(Data items)

═══

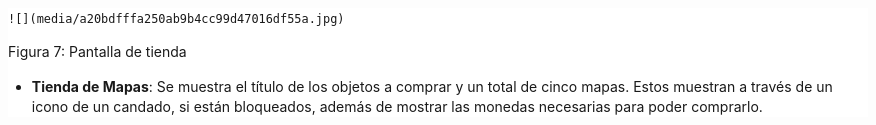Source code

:     ![](media/a20bdfffa250ab9b4cc99d47016df55a.jpg)

Figura 7: Pantalla de tienda

-   **Tienda de Mapas**: Se muestra el título de los objetos a comprar y un
    total de cinco mapas. Estos muestran a través de un icono de un candado, si
    están bloqueados, además de mostrar las monedas necesarias para poder
    comprarlo.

═══

ABOUT THIS TASK: From the first line to the last, repeat the data above exactly and leave the pictures out.

RESPONSE TO THIS TASK:
Source code

:     ![](media/a20bdfffa250ab9b4cc99d47016df55a.jpg)

Figura 7: Pantalla de tienda

-   **Tienda de Mapas**: Se muestra el título de los objetos a comprar y un
    total de cinco mapas. Estos muestran a través de un icono de un candado, si
    están bloqueados, además de mostrar las monedas necesarias para poder
    comprarlo.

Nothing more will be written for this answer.